▶ _Assigned task 1_
In the forum post comparing a 5820K with an 1800X, what maximum multi-core Cinebench score did the 1800X reach?

New to the forum. I had been doing testing between my 5820K clocked at 4.4ghz at the moment against an R7 1800X clocked at 3.9ghz I had picked up from my local Microcenter. With that said, I was curious as to others findings against those two CPUs. Just to throw to get this out there, I did game testing at 1080P. Even though I game at 1440P on my Acer Predators, the whole idea was to connect one of these systems to my home theater which is a 1080P projector. Since I ended up putting a 7700k system on that projector, I am now reconsidering the Ryzen 1800X in place of my 5820K on 1440P. Below are just some of my benchmarks.

For argument sakes, in cinebench my 5820k at its max scored 1260 (fresh install) multi and 172cb single. The 1800x max scored 1623cb multi and a 158 single.

One other benchmark of interest was CPU-Z.

- 5820k - 2002 single/13118 multi

- 1800x - 2277 single/19954 multi

When it came to the games the 1800x and 5820k more or less traded blows. We are talking the order of 2-5 fps between min/max/average.

Sample Games:
1800X -

Timespy: Graphics = 7677, CPU Score: 8373

Firestrike: Graphics: 22,826, Physics: 19,536,Combined: 5209

Tomb Raider: Min FPS: 140, Max FPS: 244, Avg FPS: 185.6

Metro Last Light: Average: 142 FPS, Max: 252.78 FPS, Min: 28.20 FPS

5820K -

Timespy: Graphics = 11958, CPU Score: 6724

Firestrike: Graphics: 20,854 , Physics: 17,022 ,Combined: 8707

Tomb Raider: Min FPS: 142, Max FPS: 224, Avg FPS: 189.5

Metro Last Light: Average: 135 FPS, Max: 255.17 FPS, Min: 24.99 FPS

I can't say I was expecting to see this after most of the reviews. I was running the Aorous X370 Gaming 5 board which seemed to be the most stable. I also don't know how other games will play, I just didn't have the time to test everything. a this point I am torn with hanging onto the 5820k machine and keeping it as my daily driver as it is now. I can always watch and see how Ryzen matures and/or the pricing and performance with X299. From speaking with members from different forums, it seems to be quite a mixed bag between the two processors. Some show the 5820k winning hands down gaming wise and some show the 1800x on top. I understand the multithreaded advantage of the 1800x. The only reason I have the 5820k is so I can utilize the additional cores for some light editing and CAD based work as well.

▶ _Supplied material_

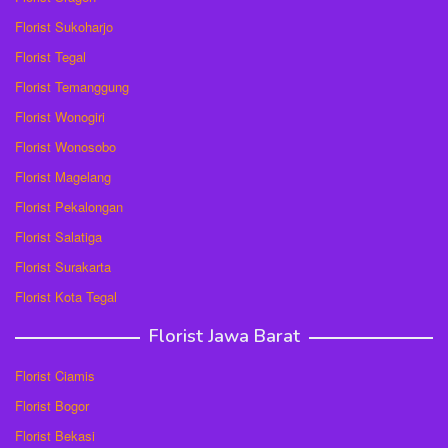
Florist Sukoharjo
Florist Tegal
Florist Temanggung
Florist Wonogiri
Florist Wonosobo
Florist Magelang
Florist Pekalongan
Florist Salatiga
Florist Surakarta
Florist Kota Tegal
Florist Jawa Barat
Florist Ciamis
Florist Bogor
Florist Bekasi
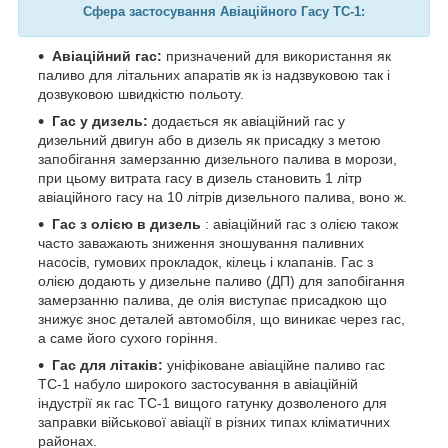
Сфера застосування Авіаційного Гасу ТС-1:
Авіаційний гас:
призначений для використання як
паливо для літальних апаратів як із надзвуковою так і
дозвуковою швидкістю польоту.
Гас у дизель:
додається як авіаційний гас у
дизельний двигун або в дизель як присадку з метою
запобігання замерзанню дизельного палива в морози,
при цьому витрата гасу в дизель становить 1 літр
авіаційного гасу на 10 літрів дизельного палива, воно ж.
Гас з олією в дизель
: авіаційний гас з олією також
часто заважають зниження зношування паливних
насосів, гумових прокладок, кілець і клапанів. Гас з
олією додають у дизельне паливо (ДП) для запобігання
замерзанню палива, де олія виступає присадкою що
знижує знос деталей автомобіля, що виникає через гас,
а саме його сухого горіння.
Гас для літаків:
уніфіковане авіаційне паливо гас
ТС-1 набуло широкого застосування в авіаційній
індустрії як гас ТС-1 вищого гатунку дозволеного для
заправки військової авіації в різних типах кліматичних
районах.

▶ _Assigned task 2_
Copy the lines of the entries from their start through the line holding "Florist Bekasi", inclusive, leaving out the pictures.

▶ _Expected answer 1_
1623cb

▶ _Expected answer 2_
Florist Sukoharjo
Florist Tegal
Florist Temanggung
Florist Wonogiri
Florist Wonosobo
Florist Magelang
Florist Pekalongan
Florist Salatiga
Florist Surakarta
Florist Kota Tegal
Florist Jawa Barat
Florist Ciamis
Florist Bogor
Florist Bekasi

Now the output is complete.